WHAT TO DO:
Word for word, give the data again without its pictures.

──────── SUPPLIED RECORDS

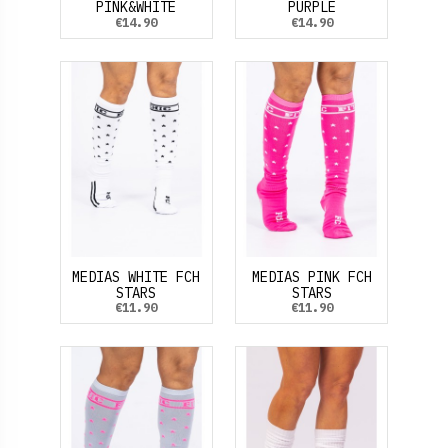
PINK&WHITE
PURPLE
€14.90
€14.90
MEDIAS WHITE FCH
MEDIAS PINK FCH
STARS
STARS
€11.90
€11.90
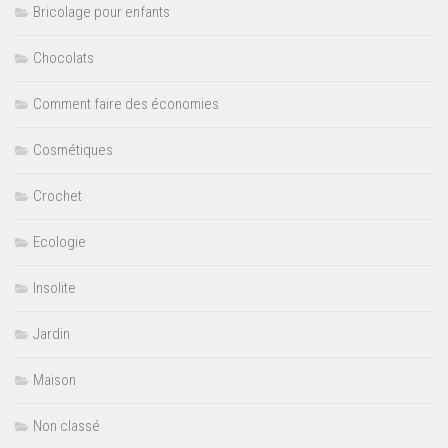
Bricolage pour enfants
Chocolats
Comment faire des économies
Cosmétiques
Crochet
Ecologie
Insolite
Jardin
Maison
Non classé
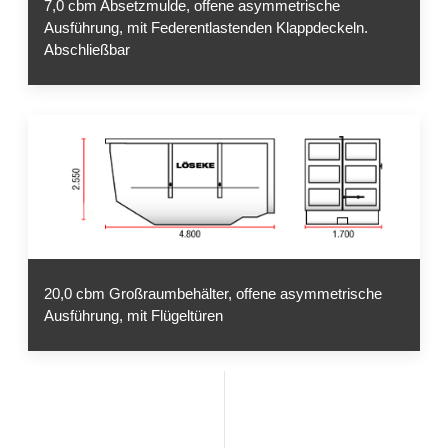
7,0 cbm Absetzmulde, offene asymmetrische
Ausführung, mit Federentlastenden Klappdeckeln.
Abschließbar
20,0 cbm Großraumbehälter, offene asymmetrische
Ausführung, mit Flügeltüren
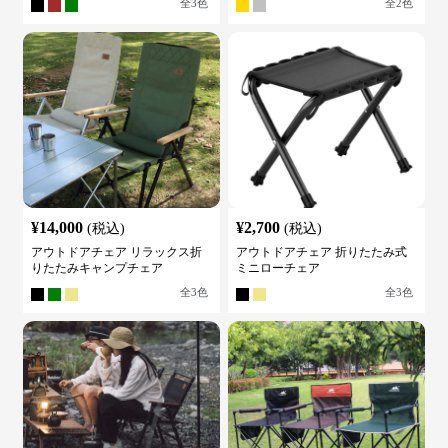
全
3
色
全
2
色
¥
14,000
¥
2,700
(税込)
(税込)
アウトドアチェア リラックス折
アウトドアチェア 折りたたみ式
りたたみキャンプチェア
ミニローチェア
全
3
色
全
3
色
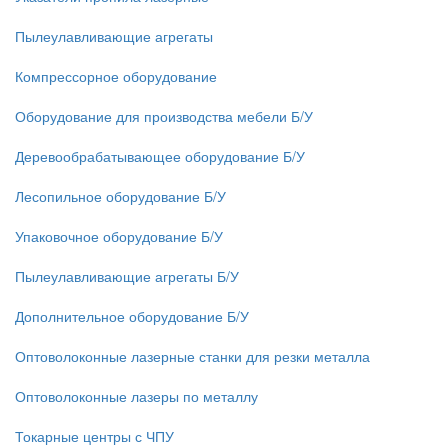
Пылеулавливающие агрегаты
Компрессорное оборудование
Оборудование для производства мебели Б/У
Деревообрабатывающее оборудование Б/У
Лесопильное оборудование Б/У
Упаковочное оборудование Б/У
Пылеулавливающие агрегаты Б/У
Дополнительное оборудование Б/У
Оптоволоконные лазерные станки для резки металла
Оптоволоконные лазеры по металлу
Токарные центры с ЧПУ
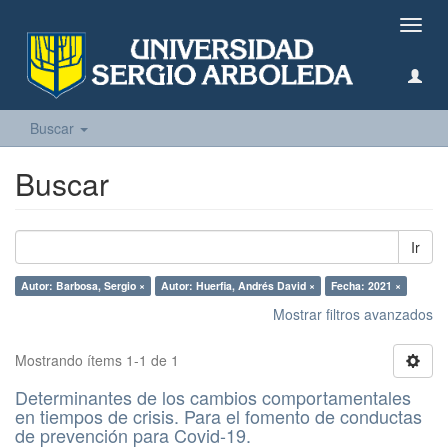
Camb
naveg
Buscar
Buscar
Ir
Autor: Barbosa, Sergio ×
Autor: Huerfia, Andrés David ×
Fecha: 2021 ×
Mostrar filtros avanzados
Mostrando ítems 1-1 de 1
Determinantes de los cambios comportamentales
en tiempos de crisis. Para el fomento de conductas
de prevención para Covid-19.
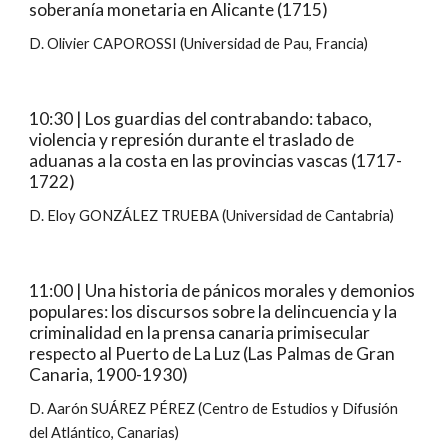
soberanía monetaria en Alicante (1715)
D. Olivier CAPOROSSI (Universidad de Pau, Francia)
10:30 | Los guardias del contrabando: tabaco,
violencia y represión durante el traslado de
aduanas a la costa en las provincias vascas (1717-
1722)
D. Eloy GONZÁLEZ TRUEBA (Universidad de Cantabria)
11:00 | Una historia de pánicos morales y demonios
populares: los discursos sobre la delincuencia y la
criminalidad en la prensa canaria primisecular
respecto al Puerto de La Luz (Las Palmas de Gran
Canaria, 1900-1930)
D. Aarón SUÁREZ PÉREZ (Centro de Estudios y Difusión
del Atlántico, Canarias)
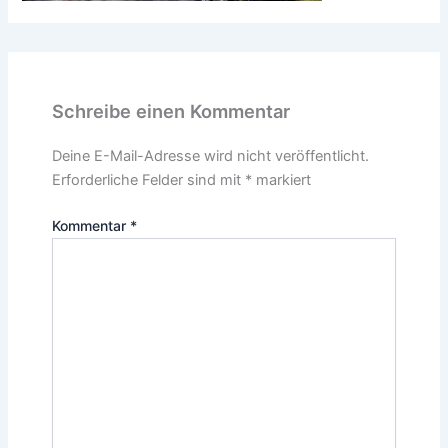
Schreibe einen Kommentar
Deine E-Mail-Adresse wird nicht veröffentlicht.
Erforderliche Felder sind mit
*
markiert
Kommentar
*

────────────────

ANSWER TO THIS EXERCISE:
PINK&WHITE
PURPLE
€14.90
€14.90
MEDIAS WHITE FCH
MEDIAS PINK FCH
STARS
STARS
€11.90
€11.90
Bricolage pour enfants
Chocolats
Comment faire des économies
Cosmétiques
Crochet
Ecologie
Insolite
Jardin
Maison
Non classé
7,0 cbm Absetzmulde, offene asymmetrische
Ausführung, mit Federentlastenden Klappdeckeln.
Abschließbar
20,0 cbm Großraumbehälter, offene asymmetrische
Ausführung, mit Flügeltüren
全
3
色
全
2
色
¥
14,000
¥
2,700
(税込)
(税込)
アウトドアチェア リラックス折
アウトドアチェア 折りたたみ式
りたたみキャンプチェア
ミニローチェア
全
3
色
全
3
色
Пылеулавливающие агрегаты
Компрессорное оборудование
Оборудование для производства мебели Б/У
Деревообрабатывающее оборудование Б/У
Лесопильное оборудование Б/У
Упаковочное оборудование Б/У
Пылеулавливающие агрегаты Б/У
Дополнительное оборудование Б/У
Оптоволоконные лазерные станки для резки металла
Оптоволоконные лазеры по металлу
Токарные центры с ЧПУ
Camb
naveg
Buscar
Buscar
Ir
Autor: Barbosa, Sergio ×
Autor: Huerfia, Andrés David ×
Fecha: 2021 ×
Mostrar filtros avanzados
Mostrando ítems 1-1 de 1
Determinantes de los cambios comportamentales
en tiempos de crisis. Para el fomento de conductas
de prevención para Covid-19.
soberanía monetaria en Alicante (1715)
D. Olivier CAPOROSSI (Universidad de Pau, Francia)
10:30 | Los guardias del contrabando: tabaco,
violencia y represión durante el traslado de
aduanas a la costa en las provincias vascas (1717-
1722)
D. Eloy GONZÁLEZ TRUEBA (Universidad de Cantabria)
11:00 | Una historia de pánicos morales y demonios
populares: los discursos sobre la delincuencia y la
criminalidad en la prensa canaria primisecular
respecto al Puerto de La Luz (Las Palmas de Gran
Canaria, 1900-1930)
D. Aarón SUÁREZ PÉREZ (Centro de Estudios y Difusión
del Atlántico, Canarias)
Schreibe einen Kommentar
Deine E-Mail-Adresse wird nicht veröffentlicht.
Erforderliche Felder sind mit
*
markiert
Kommentar
*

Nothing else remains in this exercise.